Schreibmann Eduard, Crocker Ian, Schuster David M, Curran Walter J, Fox Tim
Department of Radiation Oncology, Emory University School of Medicine and Winship Cancer Institute of Emory University, Atlanta, GA, USA.
Technol Cancer Res Treat. 2014 Dec;13(6):571-82. doi: 10.7785/tcrtexpress.2013.600255. Epub 2013 Aug 31.
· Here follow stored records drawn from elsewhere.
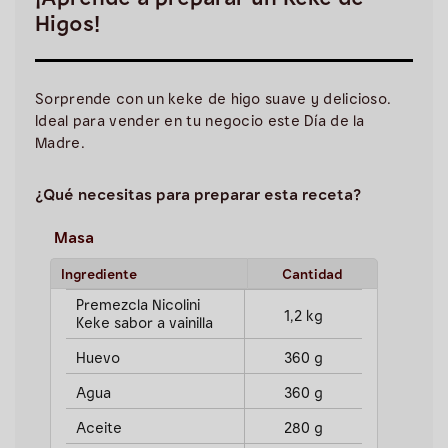
¡Aprende a preparar un Keke de
Higos!
Sorprende con un keke de higo suave y delicioso.
Ideal para vender en tu negocio este Día de la
Madre.
¿Qué necesitas para preparar esta receta?
Masa
Ingrediente
Cantidad
Premezcla Nicolini
1,2 kg
Keke sabor a vainilla
Huevo
360 g
Agua
360 g
Aceite
280 g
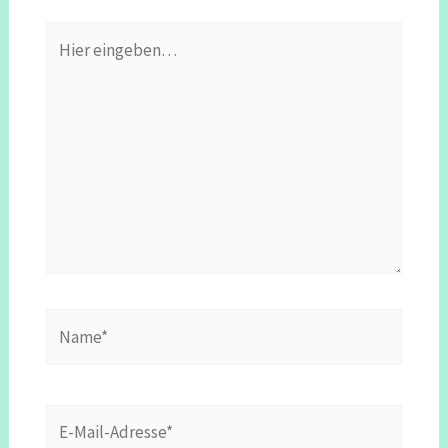
Hier
eingeben…
Name*
E-
Mail-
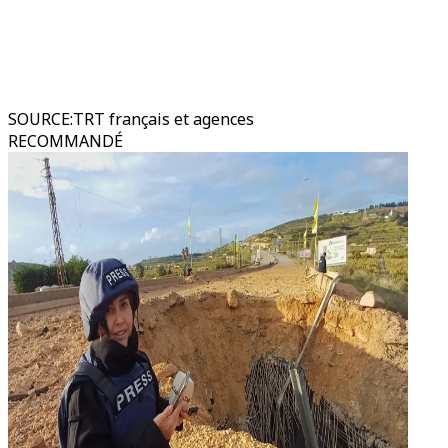
SOURCE
:
TRT français et agences
RECOMMANDÉ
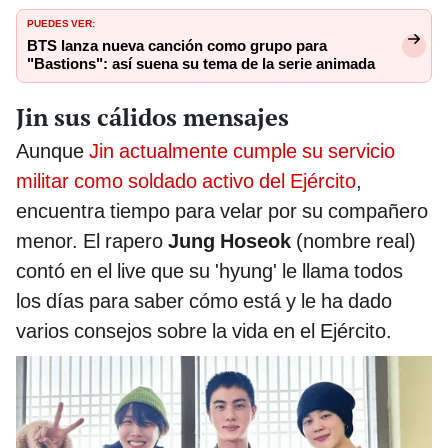
PUEDES VER:
BTS lanza nueva canción como grupo para
"Bastions": así suena su tema de la serie animada
Jin sus cálidos mensajes
Aunque
Jin actualmente cumple su servicio
militar como soldado activo del Ejército
,
encuentra tiempo para velar por su compañero
menor. El rapero
Jung Hoseok
(nombre real)
contó en el live que su 'hyung' le llama todos
los días para saber cómo está y le ha dado
varios consejos sobre la vida en el Ejército.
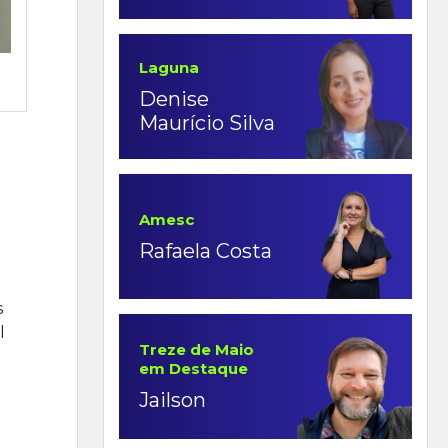
Laguna
Denise
Maurício Silva
Amesc
Rafaela Costa
s
l
Treze de Maio
em Destaque
Jailson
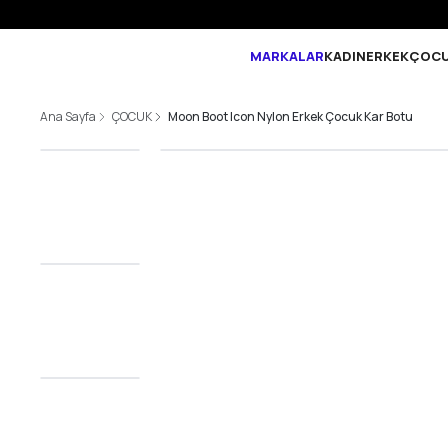
MARKALAR
KADIN
ERKEK
ÇOC
Ana Sayfa
ÇOCUK
Moon Boot Icon Nylon Erkek Çocuk Kar Botu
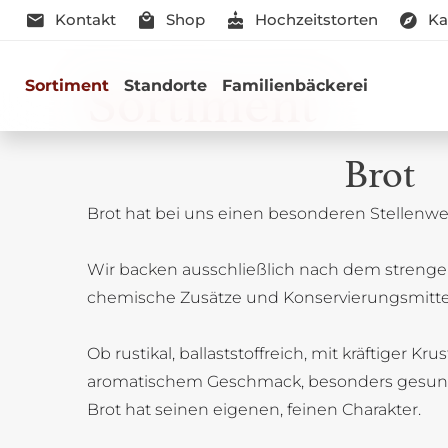
Kontakt
Shop
Hochzeitstorten
Ka
Sortiment
Sortiment
Standorte
Familienbäckerei
Brot
Brot hat bei uns einen besonderen Stellenwer
Genussmomen
Wir backen ausschließlich nach dem strenge
Herzhaft oder süß - Beste Qualitä
chemische Zusätze und Konservierungsmitte
Ob rustikal, ballaststoffreich, mit kräftiger Kru
aromatischem Geschmack, besonders gesun
Brot hat seinen eigenen, feinen Charakter.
Observing early metabolic changes in positron emission tomography (PET) is an essential tool to assess treatment efficiency in radiotherapy. However, for thoracic regions, the use of three-dimensional (3D) PET imaging is unfeasible because the radiotracer activity is smeared by the respiratory motion and averaged during the imaging acquisition process. This motion-induced degradation is similar in magnitude with the treatment-induced changes, and the two occurrences become indiscernible. We present a customized temporal-spatial deformable registration method for quantifying respiratory motion in a four-dimensional (4D) PET dataset. Once the motion is quantified, a motion-corrected (MC) dataset is created by tracking voxels to eliminate breathing-induced changes in the 4D imaging scan. The 4D voxel-tracking data is then summed to yield a 3D MC-PET scan containing only treatment-induced changes. This proof of concept is exemplified on both phantom and clinical data, where the proposed algorithm tracked the trajectories of individual points through the 4D datasets reducing motion to less than 4 mm in all phases. This correction approach using deformable registration can discern motion blurring from treatment-induced changes in treatment response assessment using PET imaging.
观察正电子发射断层扫描(PET)中的早期代谢变化是评估放射治疗疗效的重要工具。然而,对于胸部区域,使用三维(3D)PET成像并不可行,因为放射性示踪剂活性会因呼吸运动而模糊,并在成像采集过程中被平均化。这种运动引起的退化在程度上与治疗引起的变化相似,二者变得难以区分。我们提出了一种定制的时空可变形配准方法,用于量化四维(4D)PET数据集中的呼吸运动。一旦运动被量化,通过跟踪体素创建一个运动校正(MC)数据集,以消除4D成像扫描中呼吸引起的变化。然后将4D体素跟踪数据求和,得到一个仅包含治疗引起变化的3D MC-PET扫描。这一概念验证在体模和临床数据上均得到了例证,其中所提出的算法通过4D数据集跟踪各个点的轨迹,并在所有阶段将运动减少到小于4毫米。这种使用可变形配准的校正方法能够在使用PET成像进行治疗反应评估时,区分运动模糊和治疗引起的变化。